LONDON (Reuters) - Barclays (L:BARC) reported a surprise increase in its capital reserves on Thursday thanks to the speedy sale of unwanted assets, helping the British bank put money aside as it braces for legal battles and worsening market conditions.

Reporting results for 2016, the bank said its core capital ratio, a key measure of financial strength watched closely by central banks, rose to 12.4 percent, meaning the lender no longer needed to consider raising more money.

While Barclays profits were lower than expected, they nearly trebled from a year earlier as the bank emerges from an overhaul in which it is shedding unwanted assets, including most of its African business, to focus on the United States and Britain.

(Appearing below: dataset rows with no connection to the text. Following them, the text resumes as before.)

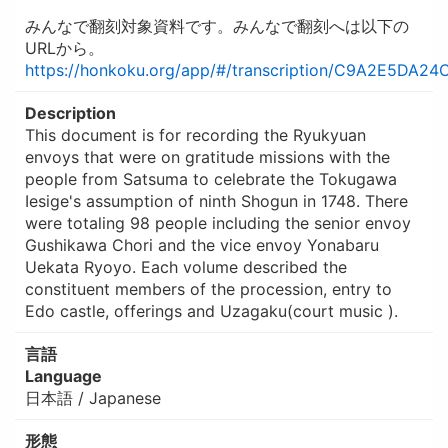
みんなで翻刻対象資料です。みんなで翻刻へは以下の
URLから。
https://honkoku.org/app/#/transcription/C9A2E5DA
Description
This document is for recording the Ryukyuan
envoys that were on gratitude missions with the
people from Satsuma to celebrate the Tokugawa
Iesige's assumption of ninth Shogun in 1748. There
were totaling 98 people including the senior envoy
Gushikawa Chori and the vice envoy Yonabaru
Uekata Ryoyo. Each volume described the
constituent members of the procession, entry to
Edo castle, offerings and Uzagaku(court music ).
言語
Language
日本語 / Japanese
形態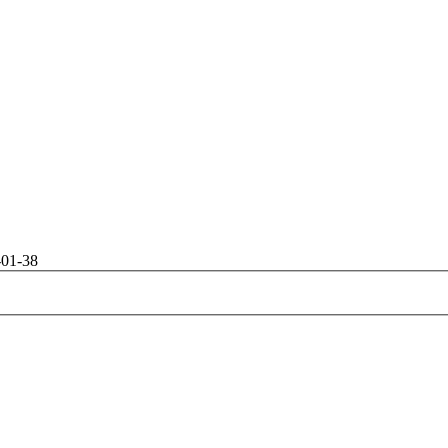
-01-38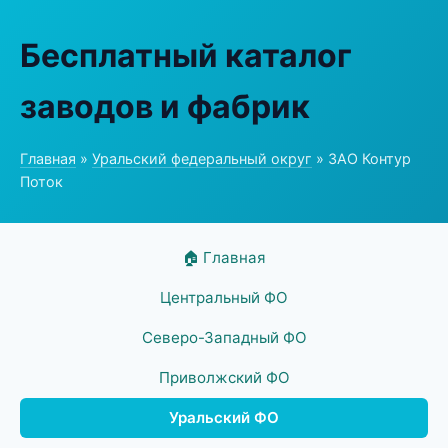
Бесплатный каталог
заводов и фабрик
Главная
»
Уральский федеральный округ
» ЗАО Контур
Поток
🏠 Главная
Центральный ФО
Северо-Западный ФО
Приволжский ФО
Уральский ФО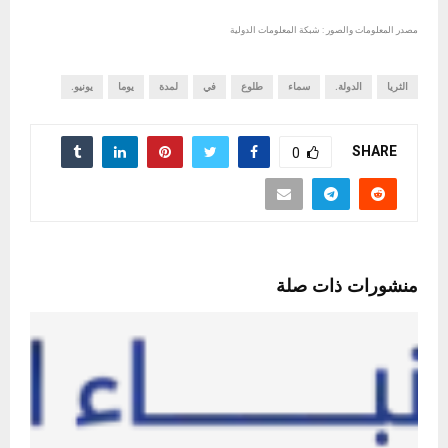
مصدر المعلومات والصور : شبكة المعلومات الدولية
الثريا
الدولة.
سماء
طلوع
في
لمدة
يوما
يونيو.
SHARE
0
منشورات ذات صلة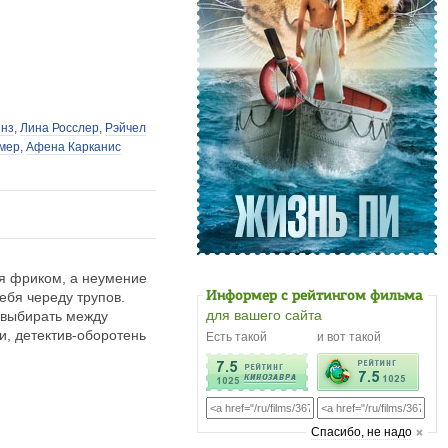
инз
,
Лина Росслер
,
Рэйчел
мер
,
Афена Карканис
бя фриком, а неумение
ебя череду трупов.
Информер с рейтингом фильма
для вашего сайта
я выбирать между
и, детектив-оборотень
Есть такой
и вот такой
Cпасибо, не надо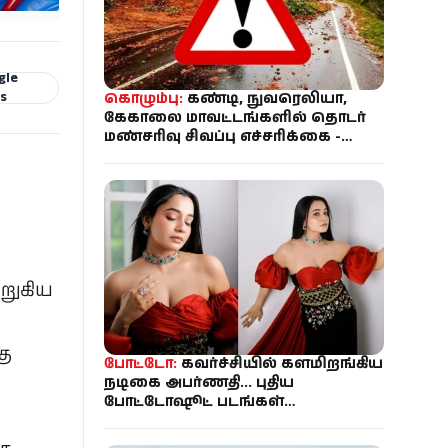
gle
s
கொழும்பு:
கண்டி, நுவரெலியா,
கேகாலை மாவட்டங்களில் தொடர்
மண்சரிவு சிவப்பு எச்சரிக்கை -
பாடசாலைகளுக்கு விடுமுறை
ுறுகிய
கு
போட்டோ:
கவர்ச்சியில் களமிறங்கிய
நடிகை அபர்ணதி... புதிய
போட்டோஷூட் படங்கள்
இணையத்தில் வைரல்!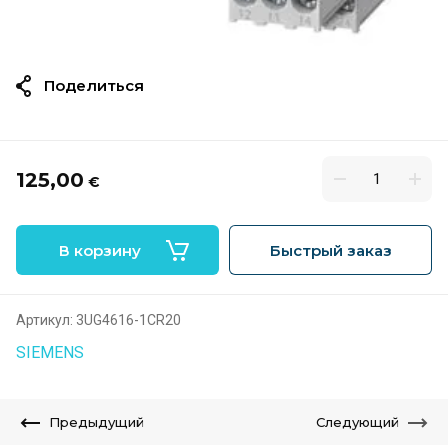
Поделиться
125,00
€
В корзину
Быстрый заказ
Артикул:
3UG4616-1CR20
SIEMENS
Предыдущий
Следующий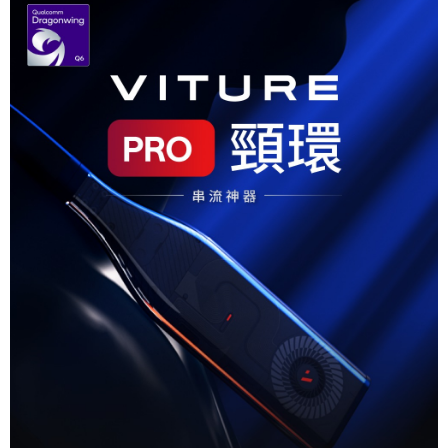
運送方式
２．便利：只要手機號碼，簡訊認證，即可結帳。
３．安心：先確認商品／服務後，再付款。
全家取貨付款
每筆NT$60，滿NT$399(含以上)免運費
【「AFTEE先享後付」結帳流程】
１．於結帳方式選擇「AFTEE先享後付」後，將跳轉至「AFTEE先享後付」
萊爾富取貨付款
結帳頁面，進行簡訊認證並確認金額後，即可完成結帳。
２．訂單成立數日內，您將收到繳費通知簡訊。
每筆NT$60，滿NT$399(含以上)免運費
３．收到繳費通知簡訊後14天內，點擊此簡訊中的連結，可透過四大超商／
ATM／網路銀行／等多元方式進行付款，方視為交易完成。
7-11取貨付款
※ 請注意：結帳手續完成當下不需立刻繳費，但若您需要取消訂單，請聯絡
每筆NT$60，滿NT$399(含以上)免運費
購買商品的店家。未經商家同意取消之訂單仍視為有效，需透過AFTEE先享
後付繳納相關費用。
宅配
※ 交易是否成功請以「AFTEE先享後付 」之結帳頁面顯示為準，若有關於
是否繳費成功／繳費後需取消欲退款等相關疑問，請聯繫「AFTEE先享後付
每筆NT$75，滿NT$399(含以上)免運費
客戶支援中心」
https://netprotections.freshdesk.com/support/home
付款後門市自取
【注意事項】
１．透過由恩沛科技股份有限公司提供之「AFTEE先享後付」服務完成之交
免運費
易，需依本服務之必要範圍內提供個人資料，並將交易相關給付款項請求債
權轉讓予恩沛科技股份有限公司。
２．關於個人資料處理事宜，請瀏覽以下網址：
https://aftee.tw/terms/#terms3
３．未成年的使用者請事先徵得法定代理人或監護人之同意方可使用
「AFTEE先享後付」，若未經同意申辦者引起之損失，本公司不負相關責
任。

Analysts had only expected the bank's capital ratio to climb to 11.8 percent and the unexpected boost helped push Barclays shares up 3.4 percent to 243 pence, more than double their June 24 low after Britain's vote to leave the European Union.

"It has taken off the table a question we got quite often last year: will you need to raise capital? ... That should lay that question to rest," Chief Executive Jes Staley told reporters on a conference call.

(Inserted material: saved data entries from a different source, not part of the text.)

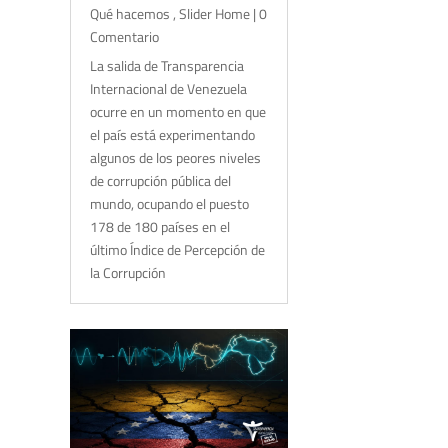
Qué hacemos
,
Slider Home
| 0
Comentario
La salida de Transparencia
Internacional de Venezuela
ocurre en un momento en que
el país está experimentando
algunos de los peores niveles
de corrupción pública del
mundo, ocupando el puesto
178 de 180 países en el
último Índice de Percepción de
la Corrupción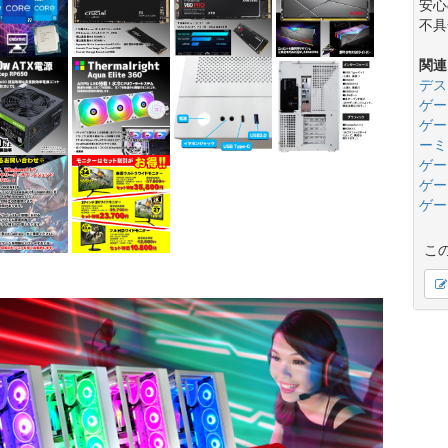
安心
不具
関連
デス
ゲー
ゲー
ーミ
ゲー
ゲー
ゲー
こ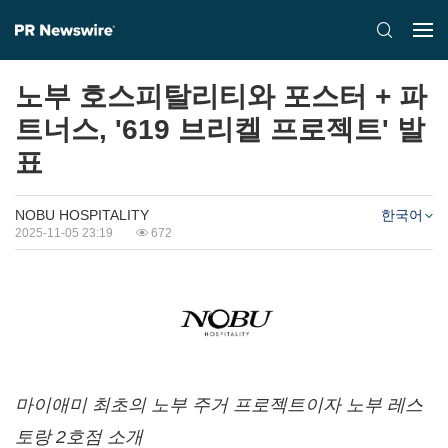
노부 호스피탈리티와 포스터 + 파
트너스, '619 브리켈 프로젝트' 발
표
NOBU HOSPITALITY
한국어
2025-11-05 23:19
672
마이애미
최초의
노부
주거
프로젝트이자
노부
레스
토랑
2
호점
소개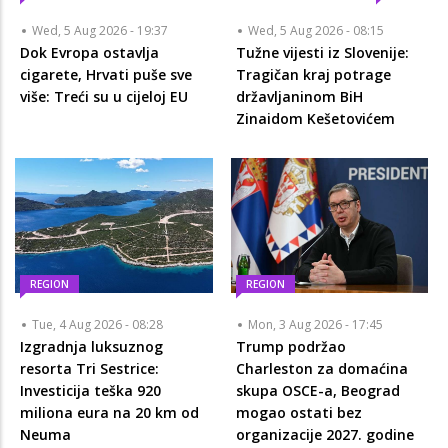
Wed, 5 Aug 2026 - 19:37
Wed, 5 Aug 2026 - 08:15
Dok Evropa ostavlja
Tužne vijesti iz Slovenije:
cigarete, Hrvati puše sve
Tragičan kraj potrage
više: Treći su u cijeloj EU
državljaninom BiH
Zinaidom Kešetovićem
REGION
REGION
Tue, 4 Aug 2026 - 08:28
Mon, 3 Aug 2026 - 17:45
Izgradnja luksuznog
Trump podržao
resorta Tri Sestrice:
Charleston za domaćina
Investicija teška 920
skupa OSCE-a, Beograd
miliona eura na 20 km od
mogao ostati bez
Neuma
organizacije 2027. godine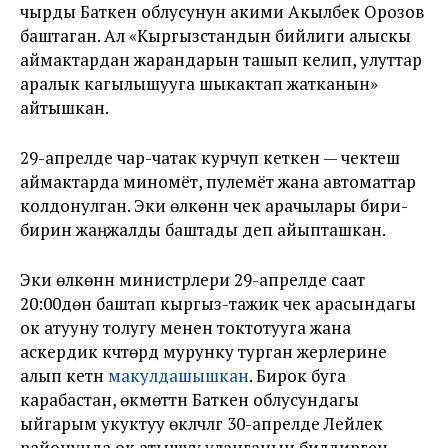
чырды Баткен облусунун акими Акылбек Орозов
баштаган. Ал «Кыргызстандын бийлиги алыскы
аймактардан жарандарын ташып келип, улуттар
аралык кагылышууга шыкактап жатканын»
айтышкан.
29-апрелде чар-чатак курчуп кеткен — чектеш
аймактарда миномёт, пулемёт жана автоматтар
колдонулган. Эки өлкөнүн чек арачылары бири-
бирин жаңжалды баштады деп айыпташкан.
Эки өлкөнүн министрлери 29-апрелде саат
20:00дөн баштап кыргыз-тажик чек арасындагы
ок атууну толугу менен токтотууга жана
аскердик күчтөрдү мурунку турган жерлерине
алып кетүүнү
макулдашышкан
. Бирок буга
карабастан, өкмөттүн Баткен облусундагы
ыйгарым укуктуу өкүлчүлүгү 30-апрелде Лейлек
районунда ок атышуу уланганын билдирген.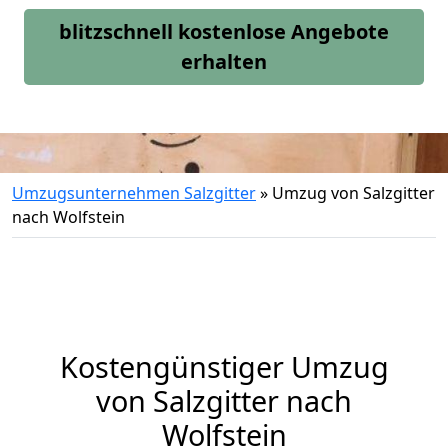
blitzschnell kostenlose Angebote
erhalten
Umzugsunternehmen Salzgitter
»
Umzug von Salzgitter
nach Wolfstein
Kostengünstiger Umzug
von Salzgitter nach
Wolfstein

Capital has been a key concern for investors since the Bank of England said last November that Barclays had fallen short of one of its targets in a stress test scenario, but stopped short of requiring the bank to submit a new plan to boost reserves.

"We are well positioned to absorb headwinds over the next few years. Certain legacy conduct issues remain and we intend to make further progress on them," Staley said in a statement.

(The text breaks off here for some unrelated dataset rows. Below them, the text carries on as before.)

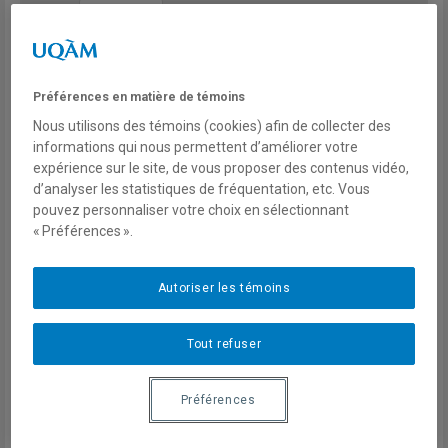
Année
Préférences en matière de témoins
Le Balado de la Chaire :
Nous utilisons des témoins (cookies) afin de collecter des
Climate Change, Migration and the
informations qui nous permettent d’améliorer votre
Expansion of U.S Border
expérience sur le site, de vous proposer des contenus vidéo,
d’analyser les statistiques de fréquentation, etc. Vous
Todd Miller
pouvez personnaliser votre choix en sélectionnant
Le Balado de la Chaire
« Préférences ».
Décembre 2019
Autoriser les témoins
Le Balado de la Chaire :
L’état des lieux des relations canado-
Tout refuser
américaines
Christopher Sands & Frédérick Gagnon
Préférences
Le Balado de la Chaire
Novembre 2019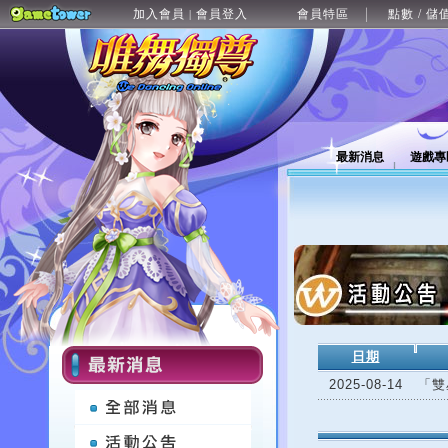
加入會員
會員登入
會員特區
點數 / 儲
|
最新消息
遊戲專
日期
2025-08-14
「雙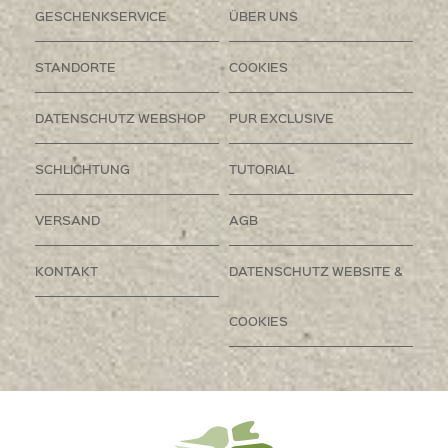
GESCHENKSERVICE
ÜBER UNS
STANDORTE
COOKIES
DATENSCHUTZ WEBSHOP
PUR EXCLUSIVE
SCHLICHTUNG
TUTORIAL
VERSAND
AGB
KONTAKT
DATENSCHUTZ WEBSITE &
COOKIES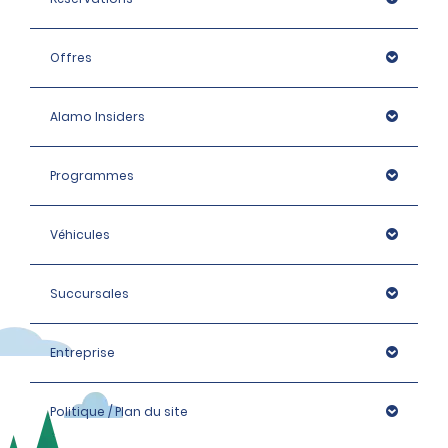
Offres
Alamo Insiders
Programmes
Véhicules
Succursales
Entreprise
Politique / Plan du site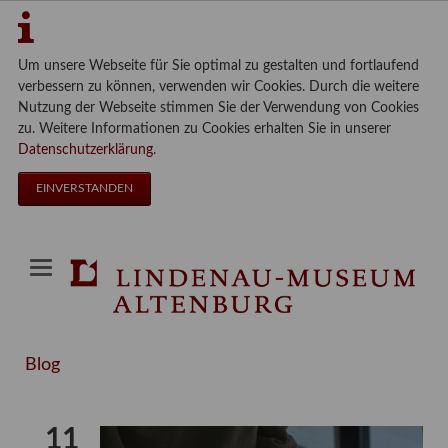
Um unsere Webseite für Sie optimal zu gestalten und fortlaufend
verbessern zu können, verwenden wir Cookies. Durch die weitere
Nutzung der Webseite stimmen Sie der Verwendung von Cookies
zu. Weitere Informationen zu Cookies erhalten Sie in unserer
Datenschutzerklärung
.
EINVERSTANDEN
Blog
11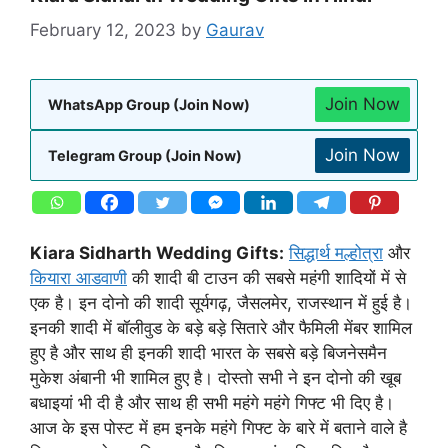
February 12, 2023
by
Gaurav
Join Now
WhatsApp Group (Join Now)
Join Now
Telegram Group (Join Now)
Kiara Sidharth Wedding Gifts:
सिद्धार्थ मल्होत्रा
और
कियारा आडवाणी
की शादी बी टाउन की सबसे महंगी शादियों में से
एक है। इन दोनो की शादी सूर्यगढ़, जैसलमेर, राजस्थान में हुई है।
इनकी शादी में बॉलीवुड के बड़े बड़े सितारे और फैमिली मेंबर शामिल
हुए है और साथ ही इनकी शादी भारत के सबसे बड़े बिजनेसमैन
मुकेश अंबानी भी शामिल हुए है। दोस्तो सभी ने इन दोनो की खूब
बधाइयां भी दी है और साथ ही सभी महंगे महंगे गिफ्ट भी दिए है।
आज के इस पोस्ट में हम इनके महंगे गिफ्ट के बारे में बताने वाले है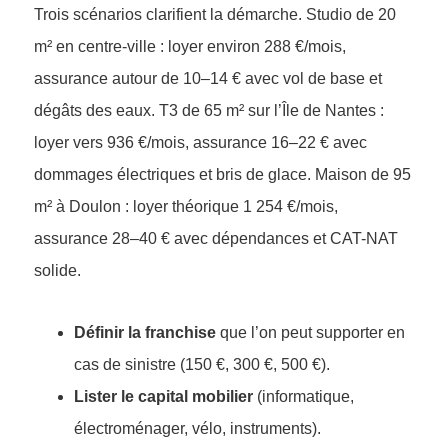
Trois scénarios clarifient la démarche. Studio de 20
m² en centre-ville : loyer environ 288 €/mois,
assurance autour de 10–14 € avec vol de base et
dégâts des eaux. T3 de 65 m² sur l’Île de Nantes :
loyer vers 936 €/mois, assurance 16–22 € avec
dommages électriques et bris de glace. Maison de 95
m² à Doulon : loyer théorique 1 254 €/mois,
assurance 28–40 € avec dépendances et CAT-NAT
solide.
Définir la franchise
que l’on peut supporter en
cas de sinistre (150 €, 300 €, 500 €).
Lister le capital mobilier
(informatique,
électroménager, vélo, instruments).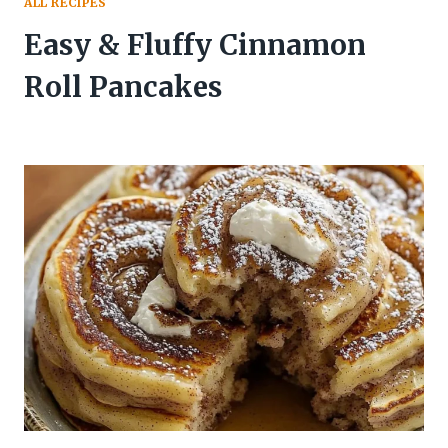
ALL RECIPES
Easy & Fluffy Cinnamon
Roll Pancakes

The bank is facing an array of challenges including litigation costs in the United States, rising provisions for late credit card repayments and the need to complete the sale of its African division.

The capital boost came from rising profits from trading amid volatile markets and the faster than expected disposal of unwanted assets in 2016 included its Asian private bank, its Southern European cards business and Italian retail business.

Barclays said it would now close its so-called non-core division in June, six months ahead of schedule.

"The key in the results is the progress on capital ... The final cost of litigation does remain an uncertainty but the higher ratio gives the bank more flexibility and is welcome," Fiona Swaffield, analyst at Royal Bank of Canada, wrote in a research note.

TROUBLE AHEAD

Barclays reported an adjusted pretax profit for 2016 of 3.2 billion pounds ($4 billion), compared with 1.14 billion a year earlier. That was below the average forecast of 3.97 billion from analysts' estimates compiled by the bank.

The closure of the bank's non-core unit and improving investment bank performance, however, show the bank is turning the corner on its major restructuring at a timely moment given the host of challenges ahead.

The lender's investment banking division reported strong results from active fixed income trading, with credit trading up 44 percent in line with U.S. rivals that have seen similar boosts thanks to a backdrop of volatile markets.

Barclays now faces a suit from the U.S. Department of Justice on civil charges of fraud in the sale of mortgage-backed securities in the run-up to the 2008-09 financial crisis. So far, Barclays is alone among major banks in choosing to contest a case where rivals have settled.

The lender also posted a hefty 35 percent increase in credit provisions to 2.2 billion pounds as more customers, particularly in the United States, fell behind on payments.

The bank said it had reached an agreement with its African division on the terms of their separation that will see it pay Barclays Africa 12.8 billion rand ($988 million) to fund investments required to separate the two businesses.

The terms of the agreement are pending approval from regulators, the bank said, as it still searches for buyers.

Barclays said in March last year it would sell the stake in two to three years. So far, it has sold only one block of shares worth 12 percent of Barclays Africa Group in a deal last May, meaning it still owns 50 percent.

© Reuters. A Barclays bank office is seen at Canary Wharf in London

Attempts to dispose of the entire stake in one go have faltered, with interest from a consortium led by former Barclays CEO Bob Diamond and from Africa's biggest pension fund, Public Investment Corporation, not leading to a deal.